» **Exercise goal**: The response should be an exact copy of every record.

[[ Supplied information, beginning ]]

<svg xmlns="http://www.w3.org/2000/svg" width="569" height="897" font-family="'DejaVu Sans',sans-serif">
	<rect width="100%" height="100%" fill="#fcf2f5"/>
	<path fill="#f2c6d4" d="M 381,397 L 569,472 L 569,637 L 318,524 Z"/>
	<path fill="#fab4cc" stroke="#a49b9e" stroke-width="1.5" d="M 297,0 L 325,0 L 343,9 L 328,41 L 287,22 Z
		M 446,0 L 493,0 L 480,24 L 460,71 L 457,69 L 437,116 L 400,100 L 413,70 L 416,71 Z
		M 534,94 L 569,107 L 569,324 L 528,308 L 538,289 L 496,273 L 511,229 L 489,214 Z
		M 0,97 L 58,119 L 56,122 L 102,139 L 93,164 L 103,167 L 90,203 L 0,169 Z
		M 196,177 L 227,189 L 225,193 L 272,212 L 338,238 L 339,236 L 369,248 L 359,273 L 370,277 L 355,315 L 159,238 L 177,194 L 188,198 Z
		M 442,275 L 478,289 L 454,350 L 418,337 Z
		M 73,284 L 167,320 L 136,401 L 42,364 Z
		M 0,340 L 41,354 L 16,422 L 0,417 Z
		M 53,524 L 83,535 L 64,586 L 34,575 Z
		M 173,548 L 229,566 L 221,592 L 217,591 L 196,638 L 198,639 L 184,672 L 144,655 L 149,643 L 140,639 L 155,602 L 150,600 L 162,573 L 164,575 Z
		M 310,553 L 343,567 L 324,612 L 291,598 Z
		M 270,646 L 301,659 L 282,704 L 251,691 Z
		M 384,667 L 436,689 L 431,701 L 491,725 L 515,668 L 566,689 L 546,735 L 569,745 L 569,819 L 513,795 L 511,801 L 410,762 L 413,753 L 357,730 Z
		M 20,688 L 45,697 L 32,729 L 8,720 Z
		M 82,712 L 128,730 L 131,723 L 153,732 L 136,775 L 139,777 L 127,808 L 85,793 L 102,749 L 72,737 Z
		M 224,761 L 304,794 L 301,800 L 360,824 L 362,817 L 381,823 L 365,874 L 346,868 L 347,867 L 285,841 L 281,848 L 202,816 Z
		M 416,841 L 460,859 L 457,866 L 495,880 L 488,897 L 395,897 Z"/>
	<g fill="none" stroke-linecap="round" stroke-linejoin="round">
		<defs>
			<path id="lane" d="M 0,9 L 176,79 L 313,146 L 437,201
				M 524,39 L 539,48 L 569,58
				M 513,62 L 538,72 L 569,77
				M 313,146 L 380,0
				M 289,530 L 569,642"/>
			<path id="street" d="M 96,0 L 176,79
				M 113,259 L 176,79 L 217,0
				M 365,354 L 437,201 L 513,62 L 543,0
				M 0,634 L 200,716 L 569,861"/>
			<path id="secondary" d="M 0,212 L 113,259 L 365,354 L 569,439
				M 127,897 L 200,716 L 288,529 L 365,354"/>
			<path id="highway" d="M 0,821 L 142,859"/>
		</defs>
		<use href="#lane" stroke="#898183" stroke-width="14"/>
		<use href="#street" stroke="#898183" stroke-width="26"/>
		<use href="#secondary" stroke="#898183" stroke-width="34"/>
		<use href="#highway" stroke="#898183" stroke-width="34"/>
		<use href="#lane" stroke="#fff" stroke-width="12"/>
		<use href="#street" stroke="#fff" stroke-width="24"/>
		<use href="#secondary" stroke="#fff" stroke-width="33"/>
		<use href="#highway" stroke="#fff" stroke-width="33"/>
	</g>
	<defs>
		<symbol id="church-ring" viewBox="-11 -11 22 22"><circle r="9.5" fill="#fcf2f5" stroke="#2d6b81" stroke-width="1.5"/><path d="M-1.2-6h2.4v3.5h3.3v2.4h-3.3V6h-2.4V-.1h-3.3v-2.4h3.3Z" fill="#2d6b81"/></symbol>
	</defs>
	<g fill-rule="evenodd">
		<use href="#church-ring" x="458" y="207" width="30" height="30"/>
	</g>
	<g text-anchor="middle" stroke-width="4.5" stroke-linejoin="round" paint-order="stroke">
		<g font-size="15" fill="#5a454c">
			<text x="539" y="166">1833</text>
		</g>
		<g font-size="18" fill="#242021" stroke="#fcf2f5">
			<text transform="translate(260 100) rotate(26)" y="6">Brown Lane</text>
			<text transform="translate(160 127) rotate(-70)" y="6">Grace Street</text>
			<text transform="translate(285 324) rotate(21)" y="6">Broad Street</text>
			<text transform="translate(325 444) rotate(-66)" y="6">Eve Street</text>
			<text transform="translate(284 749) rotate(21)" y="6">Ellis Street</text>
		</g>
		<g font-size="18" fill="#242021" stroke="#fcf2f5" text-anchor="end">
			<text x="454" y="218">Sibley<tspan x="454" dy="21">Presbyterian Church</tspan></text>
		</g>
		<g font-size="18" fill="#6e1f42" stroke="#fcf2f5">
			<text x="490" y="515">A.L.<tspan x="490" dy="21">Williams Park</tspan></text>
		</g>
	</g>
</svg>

[[ Supplied information, end ]]

» **Exercise result**:
<svg xmlns="http://www.w3.org/2000/svg" width="569" height="897" font-family="'DejaVu Sans',sans-serif">
	<rect width="100%" height="100%" fill="#fcf2f5"/>
	<path fill="#f2c6d4" d="M 381,397 L 569,472 L 569,637 L 318,524 Z"/>
	<path fill="#fab4cc" stroke="#a49b9e" stroke-width="1.5" d="M 297,0 L 325,0 L 343,9 L 328,41 L 287,22 Z
		M 446,0 L 493,0 L 480,24 L 460,71 L 457,69 L 437,116 L 400,100 L 413,70 L 416,71 Z
		M 534,94 L 569,107 L 569,324 L 528,308 L 538,289 L 496,273 L 511,229 L 489,214 Z
		M 0,97 L 58,119 L 56,122 L 102,139 L 93,164 L 103,167 L 90,203 L 0,169 Z
		M 196,177 L 227,189 L 225,193 L 272,212 L 338,238 L 339,236 L 369,248 L 359,273 L 370,277 L 355,315 L 159,238 L 177,194 L 188,198 Z
		M 442,275 L 478,289 L 454,350 L 418,337 Z
		M 73,284 L 167,320 L 136,401 L 42,364 Z
		M 0,340 L 41,354 L 16,422 L 0,417 Z
		M 53,524 L 83,535 L 64,586 L 34,575 Z
		M 173,548 L 229,566 L 221,592 L 217,591 L 196,638 L 198,639 L 184,672 L 144,655 L 149,643 L 140,639 L 155,602 L 150,600 L 162,573 L 164,575 Z
		M 310,553 L 343,567 L 324,612 L 291,598 Z
		M 270,646 L 301,659 L 282,704 L 251,691 Z
		M 384,667 L 436,689 L 431,701 L 491,725 L 515,668 L 566,689 L 546,735 L 569,745 L 569,819 L 513,795 L 511,801 L 410,762 L 413,753 L 357,730 Z
		M 20,688 L 45,697 L 32,729 L 8,720 Z
		M 82,712 L 128,730 L 131,723 L 153,732 L 136,775 L 139,777 L 127,808 L 85,793 L 102,749 L 72,737 Z
		M 224,761 L 304,794 L 301,800 L 360,824 L 362,817 L 381,823 L 365,874 L 346,868 L 347,867 L 285,841 L 281,848 L 202,816 Z
		M 416,841 L 460,859 L 457,866 L 495,880 L 488,897 L 395,897 Z"/>
	<g fill="none" stroke-linecap="round" stroke-linejoin="round">
		<defs>
			<path id="lane" d="M 0,9 L 176,79 L 313,146 L 437,201
				M 524,39 L 539,48 L 569,58
				M 513,62 L 538,72 L 569,77
				M 313,146 L 380,0
				M 289,530 L 569,642"/>
			<path id="street" d="M 96,0 L 176,79
				M 113,259 L 176,79 L 217,0
				M 365,354 L 437,201 L 513,62 L 543,0
				M 0,634 L 200,716 L 569,861"/>
			<path id="secondary" d="M 0,212 L 113,259 L 365,354 L 569,439
				M 127,897 L 200,716 L 288,529 L 365,354"/>
			<path id="highway" d="M 0,821 L 142,859"/>
		</defs>
		<use href="#lane" stroke="#898183" stroke-width="14"/>
		<use href="#street" stroke="#898183" stroke-width="26"/>
		<use href="#secondary" stroke="#898183" stroke-width="34"/>
		<use href="#highway" stroke="#898183" stroke-width="34"/>
		<use href="#lane" stroke="#fff" stroke-width="12"/>
		<use href="#street" stroke="#fff" stroke-width="24"/>
		<use href="#secondary" stroke="#fff" stroke-width="33"/>
		<use href="#highway" stroke="#fff" stroke-width="33"/>
	</g>
	<defs>
		<symbol id="church-ring" viewBox="-11 -11 22 22"><circle r="9.5" fill="#fcf2f5" stroke="#2d6b81" stroke-width="1.5"/><path d="M-1.2-6h2.4v3.5h3.3v2.4h-3.3V6h-2.4V-.1h-3.3v-2.4h3.3Z" fill="#2d6b81"/></symbol>
	</defs>
	<g fill-rule="evenodd">
		<use href="#church-ring" x="458" y="207" width="30" height="30"/>
	</g>
	<g text-anchor="middle" stroke-width="4.5" stroke-linejoin="round" paint-order="stroke">
		<g font-size="15" fill="#5a454c">
			<text x="539" y="166">1833</text>
		</g>
		<g font-size="18" fill="#242021" stroke="#fcf2f5">
			<text transform="translate(260 100) rotate(26)" y="6">Brown Lane</text>
			<text transform="translate(160 127) rotate(-70)" y="6">Grace Street</text>
			<text transform="translate(285 324) rotate(21)" y="6">Broad Street</text>
			<text transform="translate(325 444) rotate(-66)" y="6">Eve Street</text>
			<text transform="translate(284 749) rotate(21)" y="6">Ellis Street</text>
		</g>
		<g font-size="18" fill="#242021" stroke="#fcf2f5" text-anchor="end">
			<text x="454" y="218">Sibley<tspan x="454" dy="21">Presbyterian Church</tspan></text>
		</g>
		<g font-size="18" fill="#6e1f42" stroke="#fcf2f5">
			<text x="490" y="515">A.L.<tspan x="490" dy="21">Williams Park</tspan></text>
		</g>
	</g>
</svg>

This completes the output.